Sie führt mit den Jugendarbeitenden ein Jahresgespräch auf fachlicher Ebene durch, bespricht Ziele und bietet Raum für eine Reflexion der Arbeit. Jugendarbeitende seien an vielen Orten Einzelkämpfer und stehen in einem professionellen Berufsfeld mit vielfältigen Aufgaben, hohen Ansprüchen und Erwartungen. Hier kann sie Hand bieten, die Jugendarbeitenden und Jugendseelsorgenden begleiten und sie stärken.

Unterstützung bietet sie auch bei der Fachausbildung nach «ForModula», die jeder neue Jugendarbeitende absolvieren muss. Sie stellt zudem den Austausch der Jugendarbeitenden und Jugendseelsorgenden des Dekanats untereinander sicher und engagiert sich bei Tagungen im Bistum. «Wir müssen noch herausfinden, was von unserer Stelle weiter gewünscht ist und können sie entsprechend prägen», sagt Michaela Bauer.

«Jugendarbeit ist gut, wenn sie gemacht wird»

Den Blick in die ganze Region, verbunden mit der Möglichkeit, grössere Anlässe zu organisieren, sieht sie als grosses Plus der akj Wattwildhaus.

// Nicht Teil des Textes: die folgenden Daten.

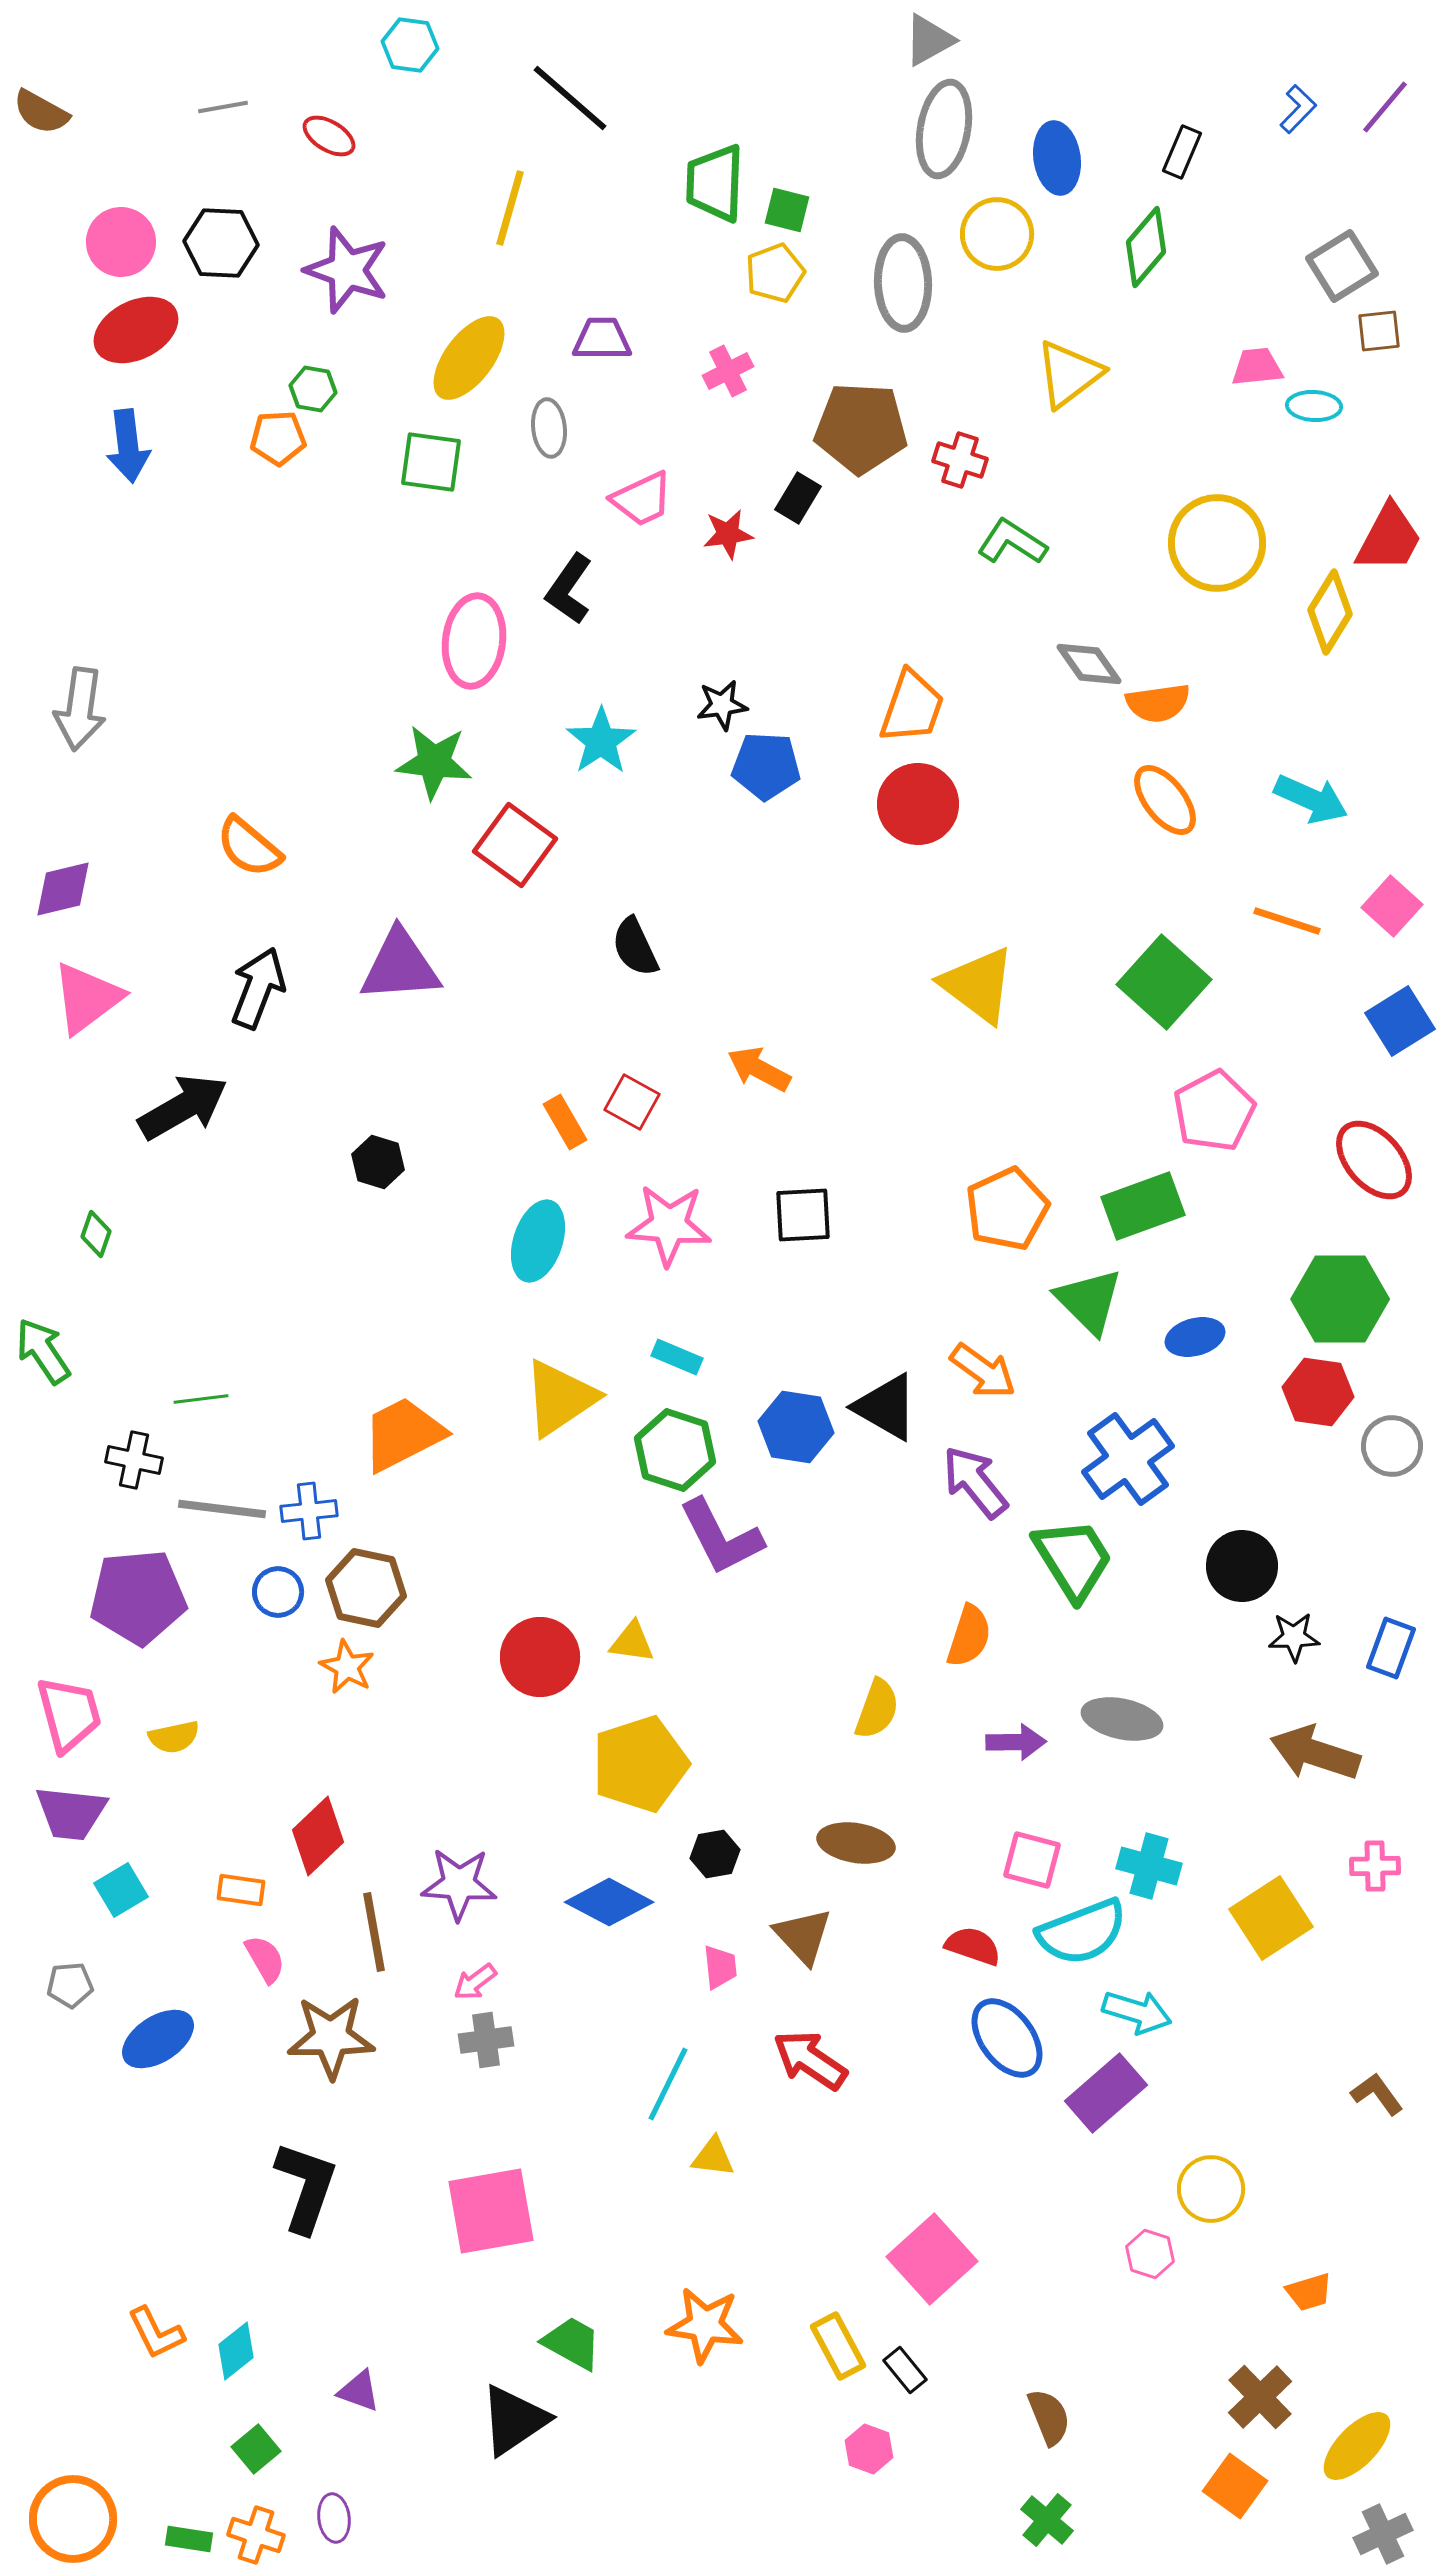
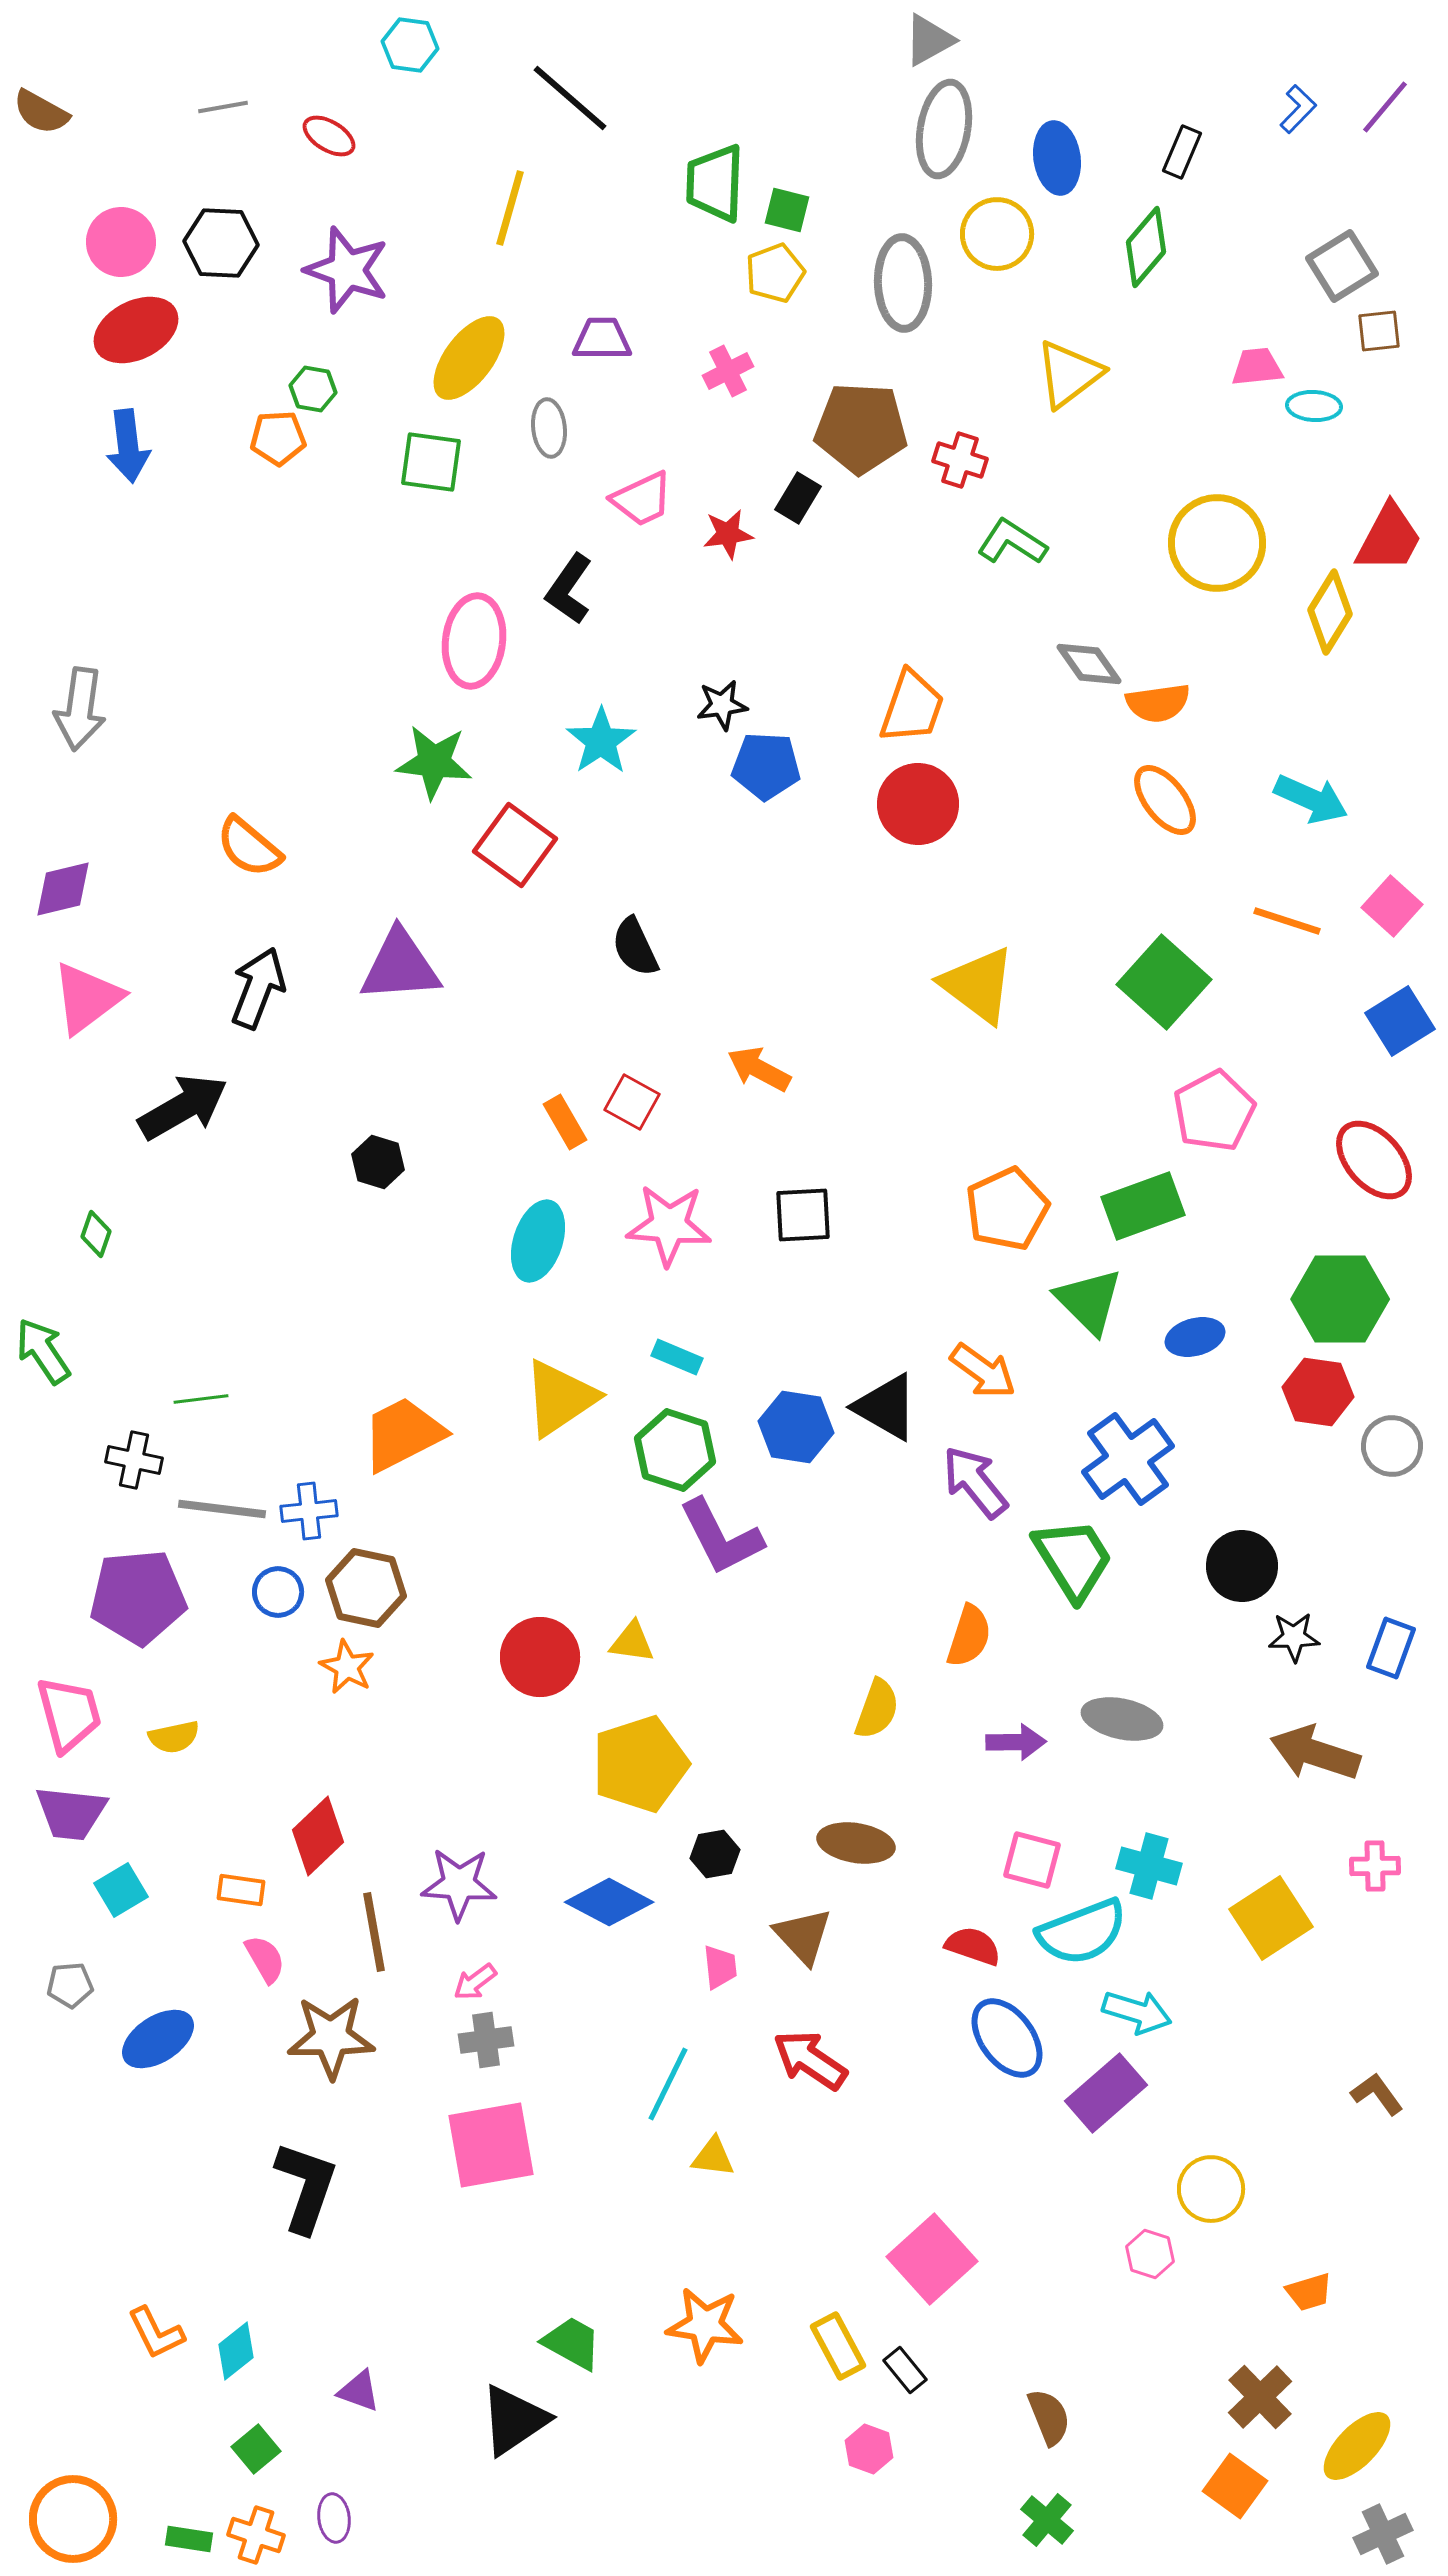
pink square at (491, 2211): moved 66 px up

Klar ist für Michaela Bauer aber, dass sie in den einzelnen Seelsorgeeinheiten nicht reinreden will. «Auf Wunsch schaue ich aber gerne hinein und setze mich auch zu Gesprächen mit an den Tisch.»

Letztlich geht es ihr darum, die Jugendarbeit zu stärken. Sie ist daher auch offen für die Zusammenarbeit mit Jugendarbeit, die von den politischen Gemeinden oder von evangelischen Kirchgemeinden gemacht wird. «Jugendarbeit ist gut, wenn sie gemacht wird, egal mit welcher Etikette», sagt sie. Den Jugendlichen soll Raum geboten werden, um sich zu entwickeln und damit sie Erfahrungen machen können.

Michaela Bauer ist überzeugt, dass die akj Wattwildhaus einem Bedürfnis entspricht. «In meiner Zeit als Jugendarbeiterin hätte ich mir eine solche Stelle gewünscht, wo ich mit meinen Anliegen verstanden werde», sagt sie.